Tal vez por ser un tipo con el caracú bien visible, Pablo te podía resultar ligeramente desagradable en un primer contacto, pero eso era sólo hasta que estabas un buen rato con él. Entonces lo más probable es que lo encontraras definitivamente por siempre jamás absolutamente repulsivo. En algún caso, sobre todo con algunas chicas, ocurría el efecto contrario, y ellas quedaban entregadas sin condiciones a su arrobador tufillo, momento que él −temiéndolo fugaz− aprovechaba para besar y manosear todo lo que pudiera, antes de que el arrobamiento femenino, que, como la eternidad, tiene un límite, se disipara con cualquier excusa del aire.

Si hay alguien que nunca, ni siquiera en el acercamiento inicial, encontró desagradable el olor a Pablo, ese tipo soy yo, Guillermo, su amigo de la infancia. Pablo y Guillermo: los únicos amigos desde siempre, los que se sobrevivieron mutuamente.

Desde un primer y lejano momento quise quedarme a entender el mensaje que desprendía su fragancia. Eso ocurre algunas veces en las vidas de dos chicos de cinco años. Pero si ocurre, lo hace a esas edades, y ya nunca más. No conozco casos de amistades inmunes a los atentados del futuro iniciadas después de los nueve o diez años. Pongamos los once como fecha límite. El olor propiciatorio de la amistad tiene fecha de vencimiento, como el de las flores que caducan para meterse, después, en los libros o en los tachos de basura.

Pablo y yo no seríamos amigos del alma si nos hubiéramos olido por primera vez a los treinta años, edad que tengo ahora. A estas alturas, mi actitud sería similar a la de casi todos cuantos lo conocieron después de los cinco años de edad, y no tuvieron la fortuna de ser sus amiguitos desde el jardín de infantes, ni pervivir a todos estos años de amistad.

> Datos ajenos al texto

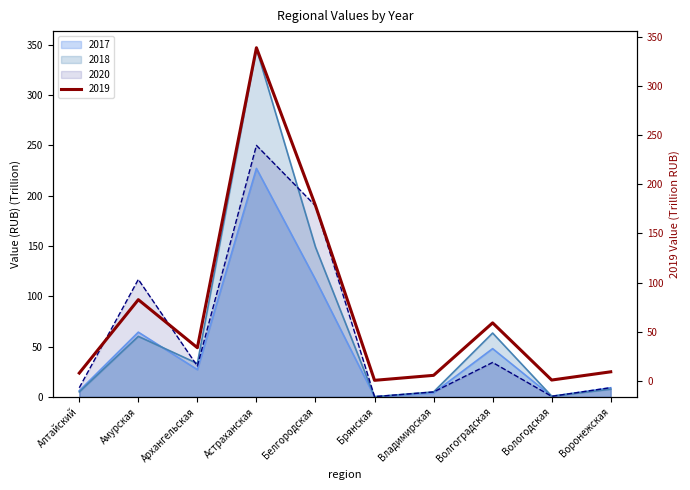

In 2020, how many points are lower than both neighbors (excluding endpoints)?

3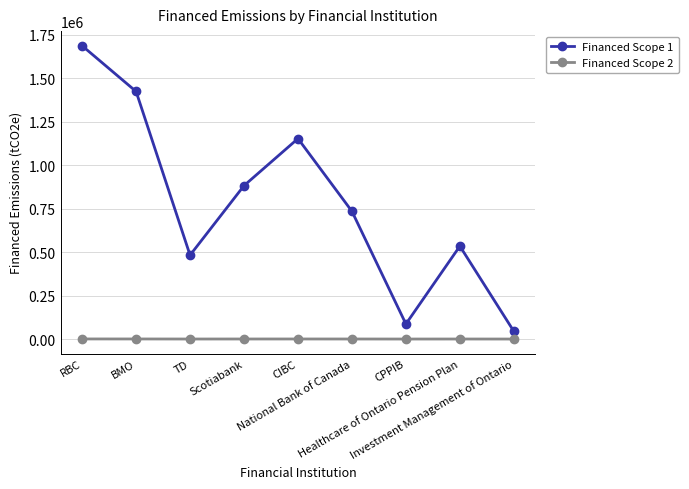

How many lines are shown in the chart?

2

Cada uno tiene el olor que se merece mucho antes de tener la cara que se merece. No sé cuál es el mío, pero si logro describir a que olía Pablo, sabrás qué clase de tipo era −tal vez acabes comprendiéndolo aunque no te importe en absoluto−. Probablemente puedas también deducir, comprender y explicarme qué clase de tipo soy. Conocer, quizá, si merezco la cara que tengo y las arrugas del espejo que vendrá, el de los cincuenta o los sesenta que ya están presagiándose. Pablo, en cambio, nunca envejecerá y acabará de morir cuando yo desaparezca con estas páginas bajo el brazo. O cuando el fuego quiera saber de mí, y haga cenizas de ellas. O viceversa.